P53 antigen was detected in LSG ductal cells of 9/10 SS patients and only 1/10 controls. P21 antigen was detected in ductal cells of 8/10 LSG from SS patients and 2/10 LSG from controls. P53 and P21 antigens co-localized in the same ductal cells in SS patients and the positive ducts were those located around lymphoid foci.
That p53 and its transcription factor p21 co-localized in salivary ductal cells surrounding lymphoid foci demonstrated that p53 was functional and not mutated. The expression of p53 could represent a new defensive mechanism to provide ductal cells the time to repair DNA damage and to avoid apoptosis. The lack of such p53 and p21 overexpression in acinar cells could be a key component of apoptotic destruction of the acinus in SS. This altered expression could provide a basis for new therapeutic strategies in SS.
Abstract # 2048 Reduced Expression of Salivary Gland Aquaporinם (AQP1) in Patients with Seropositive Primary Sjogren's Syndrome. D Beroukas, B Gannon, M Jonsson, D Wilson, R Jonsson, T Gordon. Saudi Arabia and Norway.
This study compared the expression and localization of aquaporins in labial salivary glands (LSG) from patients with primary SS vs. controls. Following microwave retrieval, sections from paraffin-embedded LSG were incubated with affinity-purified rabbit anti-AQP1 and anti-AQP5 antibodies with good retention of morphology. Bound antibodies were detected with Cy3-conjugated anti-rabbit Ig and slides were viewed by fluorescence and confocal laser microscopy. LSG from 5 patient groups were studied: seropositive primary SS with anti-Ro/La antibodies (n = 8); seronegative primary SS (n = 5); patients with sicca symptoms and normal biopsies or nonspecific sialadenitis (n = 10); patients with normal salivary flow and normal biopsies (n = 5); and normal LSG tissue from surgical specimens (n = 5).
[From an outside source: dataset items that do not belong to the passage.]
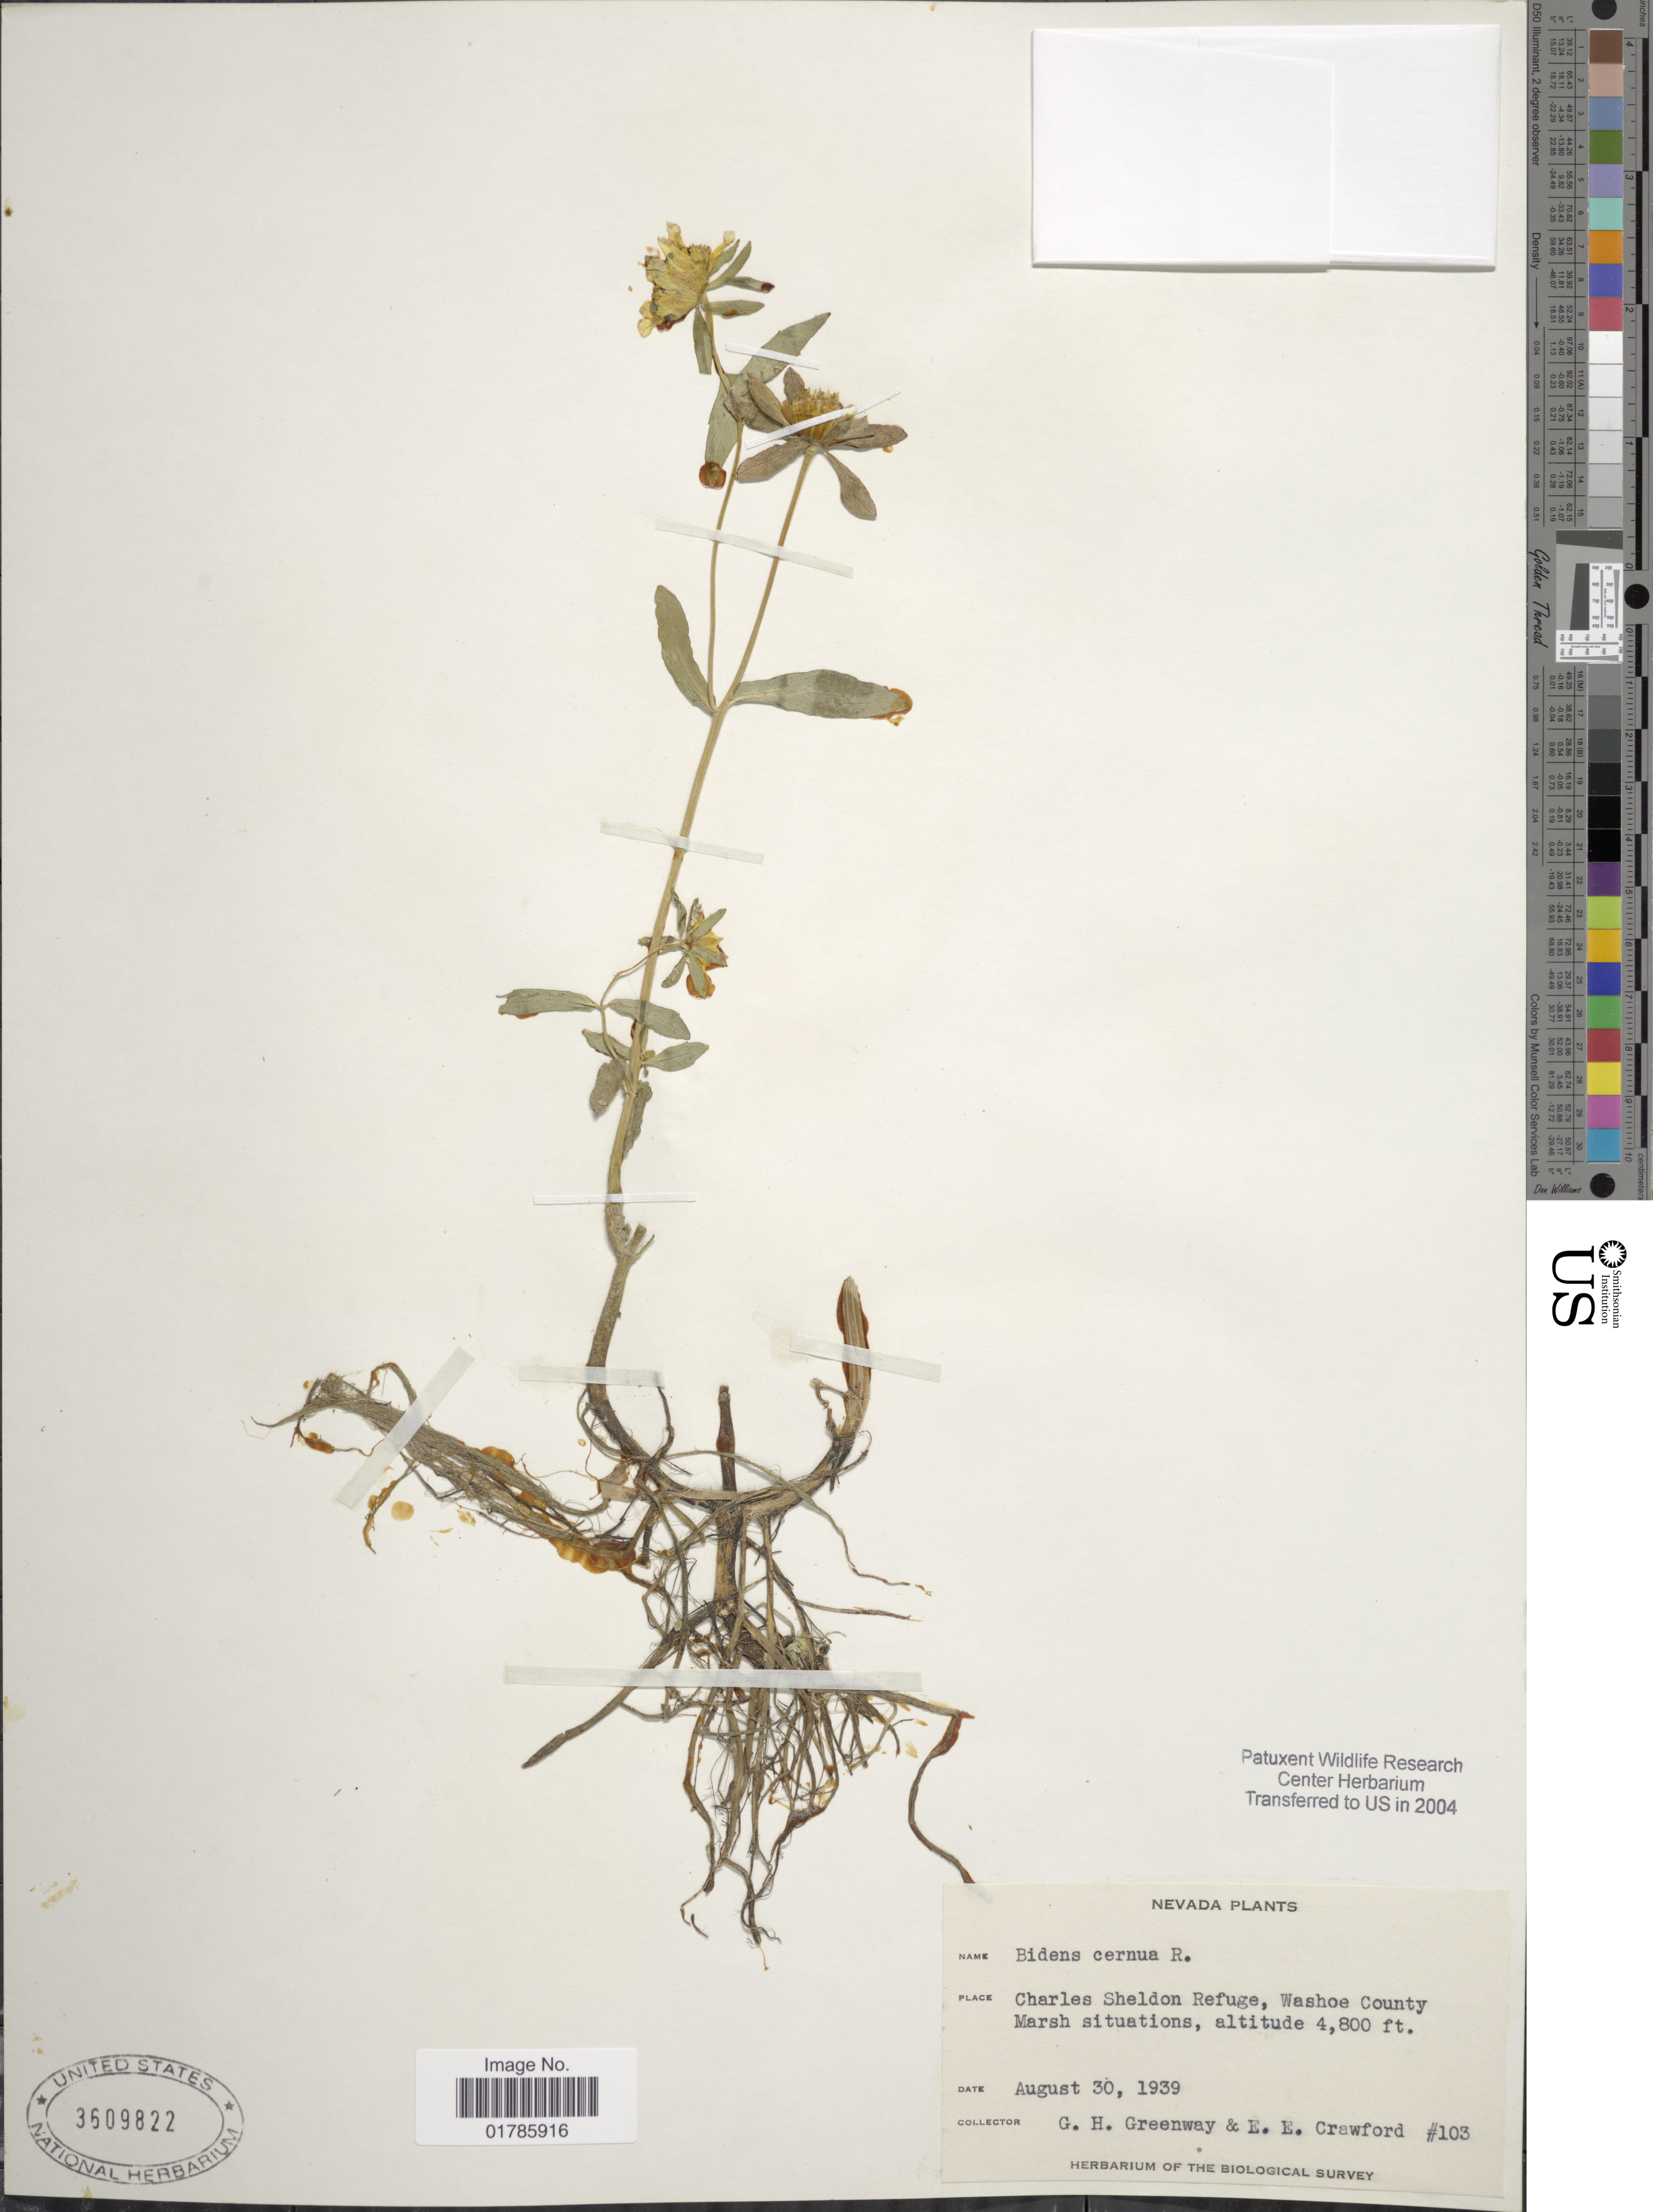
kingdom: Plantae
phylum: Tracheophyta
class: Magnoliopsida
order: Asterales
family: Asteraceae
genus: Bidens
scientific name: Bidens cernua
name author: L.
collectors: G. Greenway & E. Crawford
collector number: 103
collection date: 1939-08-30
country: United States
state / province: Nevada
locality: Charles Sheldon Refuge, Washoe County Marsh situations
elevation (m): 1463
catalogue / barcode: US 3509822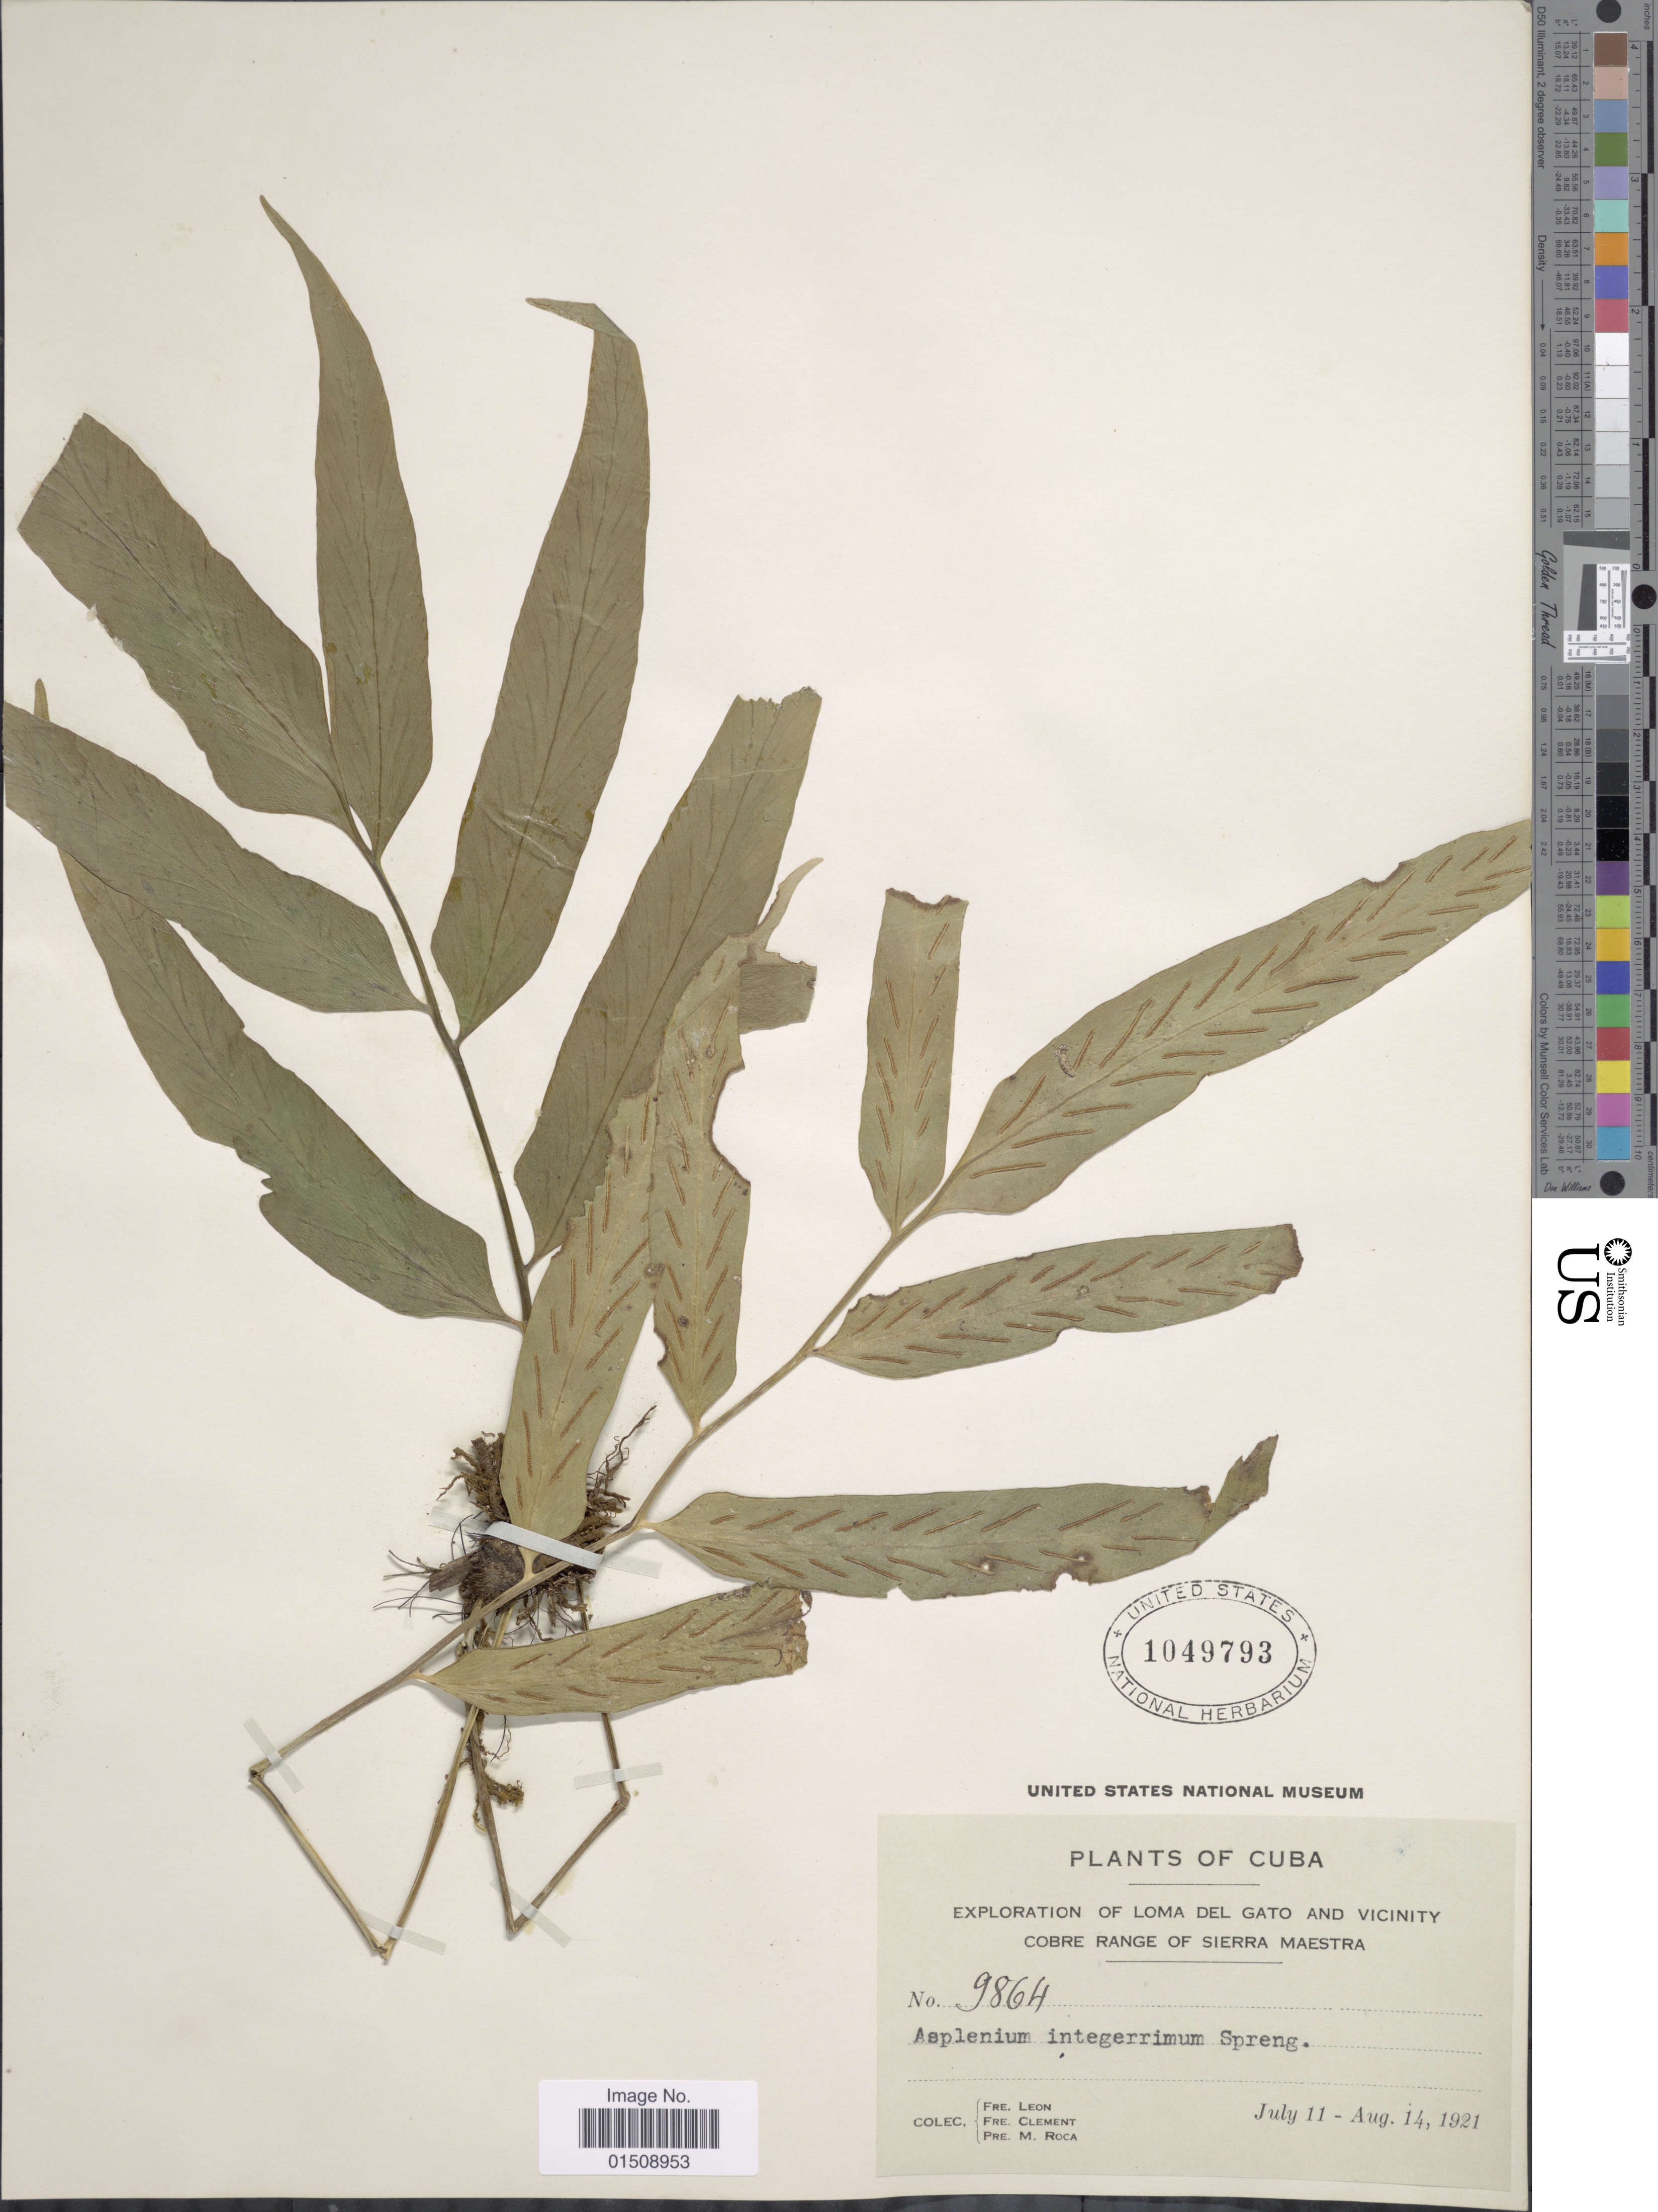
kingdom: Plantae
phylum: Tracheophyta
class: Polypodiopsida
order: Polypodiales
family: Aspleniaceae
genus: Asplenium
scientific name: Asplenium juglandifolium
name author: Lam.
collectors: Bro. León, B. Clement & M. Roca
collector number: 9864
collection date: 1921-07-11/1921-08-14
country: Cuba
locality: Loma del Gato and vicinity cobre range of Sierra Maestra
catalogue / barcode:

Results: Normal glands and residual acinar tissue from SS glands gave a similar pattern of bright AQP5 staining of the apical membranes of mucous acinar cells, with weaker staining of lateral acinar membranes. Basal acinar membranes and ducts were negative. Comparison of SS patients and controls revealed no substantial differences in AQP5 expression or localization. AQP1 membrane staining was evident in the basal aspect of the acini but was markedly decreased in both inflamed and histologically normal LSG tissue from SS patients with anti-Ro/La antibodies. The AQP1 loss was patchy and discontinuous and not observed in biopsies from the seronegative SS or control patients. Nonfenestrated endothelia in venules and capillaries stained brightly for AQP1 in all groups.
Aquaporins are responsible for transporting water across the plasma membrane of absorptive and secretory epithelia. The decreased expression of AQP1 as demonstrated in this study suggests a possible contribution to the impaired saliva production in patients with seropositive SS. The mechanism of sicca symptoms in other subsets of patients remains to be identified.